Kim Davis is back — because apparently, the Christian right ran out of new ideas and decided to reboot their least popular franchise. It’s like if Hollywood announced Morbius 2, except the vampire is wearing a thrift-store denim jumper and smells faintly of expired Jell-O salad from the church basement. She was irrelevant for years, but here she comes again, shuffling out of the political graveyard like the zombie extra who didn’t even get a name in the credits, only this time she’s being billed as the star. And why? Because Liberty Counsel needed a warm body to strap to their latest legal suicide mission, and their casting director apparently thought, “What about that lady everyone hated in 2015? She’s still alive, right?”
They’re dragging her back to court to try to kill Obergefell v. Hodges, the Supreme Court decision that legalized same-sex marriage, and they’re doing it with the confidence of a drunk guy challenging a bus to a fistfight. Liberty Counsel has been polishing their “religious liberty” talking points for months, and now they’re putting all their chips on Kim “Contempt of Court” Davis, whose legal record is one long game of “You lose again!” It’s like entering a donkey in the Kentucky Derby just to watch it eat the infield grass on live TV.
And the hypocrisy? It’s practically a performance art piece at this point. Kim Davis, defender of “biblical marriage,” has been divorced more times than some couples have gone on vacation. If marriages were iPhones, she’d be on her fifth model and still calling everyone else’s relationship “ungodly.” She’s basically the Yelp reviewer who gives zero stars to a restaurant while dining there for the third time. Liberty Counsel isn’t even pretending to care — they treat her messy marital history like a quirky character trait, the way sitcoms treat someone’s obsession with model trains. “Sure, she’s failed at the thing she’s defending, but isn’t that just so relatable?”
Liberty Counsel itself is less of a law firm and more of a traveling snake oil wagon, rolling from town to town with a crate of “We’re Being Persecuted” elixir and a promise that if you drink enough of it, you’ll be immune to reality. Their business model is genius in the same way pyramid schemes are genius: find a client who will definitely lose, frame the loss as proof the system is rigged, then demand more donations to “keep fighting.” And when your star client is Kim Davis, losing is the only guarantee you can make without fear of a lawsuit.

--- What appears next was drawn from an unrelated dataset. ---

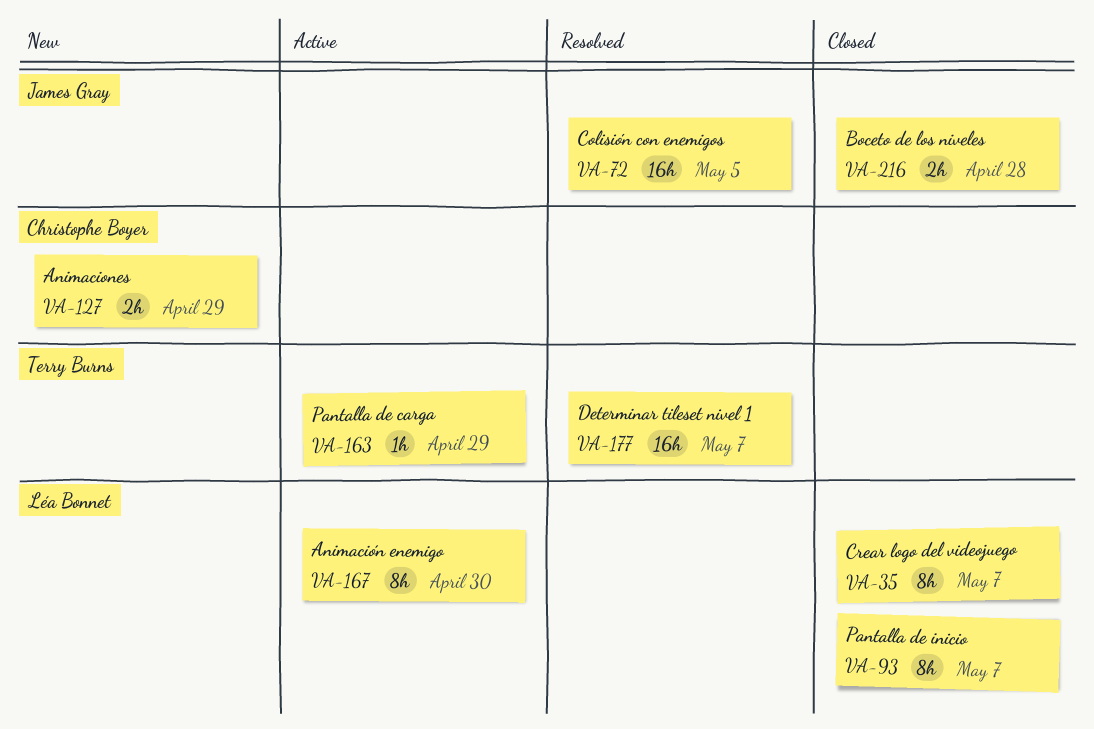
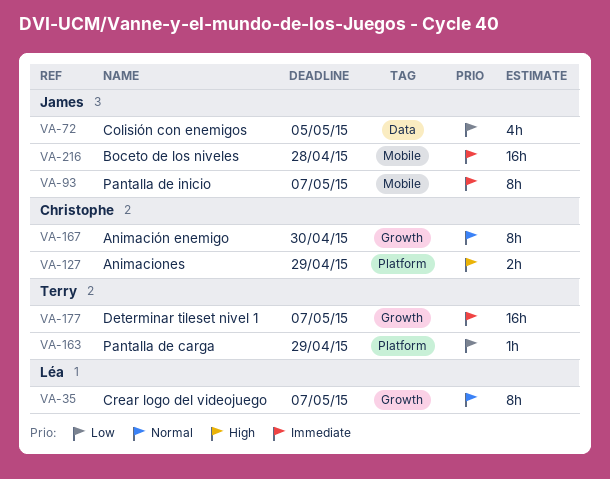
VA-72, estimate: 16h -> 4h
VA-93, owner: Léa Bonnet -> James Gray
VA-167, owner: Léa Bonnet -> Christophe Boyer
VA-216, estimate: 2h -> 16h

This whole charade isn’t about faith or freedom; it’s about making cruelty look holy and hoping nobody notices the smell of grift coming from the stage. They’re not defending the sanctity of marriage; they’re defending the sanctity of making sure gay couples have a worse day than they did yesterday. It’s like watching someone trip a kid at recess, then deliver a sermon about the importance of humility. And they will keep doing it, over and over, because nothing gets the checks rolling in faster than promising to ruin someone else’s good time.
They genuinely think this is going to work. They look at the post-Dobbs Supreme Court and see an opening. The rest of us look at Kim Davis and see the human embodiment of a Windows Vista error message. They are betting the farm on a woman whose political capital expired in 2016, hoping the Justices will overturn a decade of marriage equality because she still doesn’t want her name on a marriage license. It’s delusional, it’s desperate, and it’s hilarious.
If Kim Davis wins in court, you can be sure they will instantly declare open season on marriage equality. If she loses again — which is far more likely — they’ll hold up the loss as proof the Supreme Court needs even more hard-right zealots. It’s a win-win in the grift economy.
They’re not protecting faith. They’re weaponizing it.
They’re not defending liberty.
They’re narrowing it.
They’re not upholding morality.
They’re enforcing a double standard so warped it should come with a neck brace.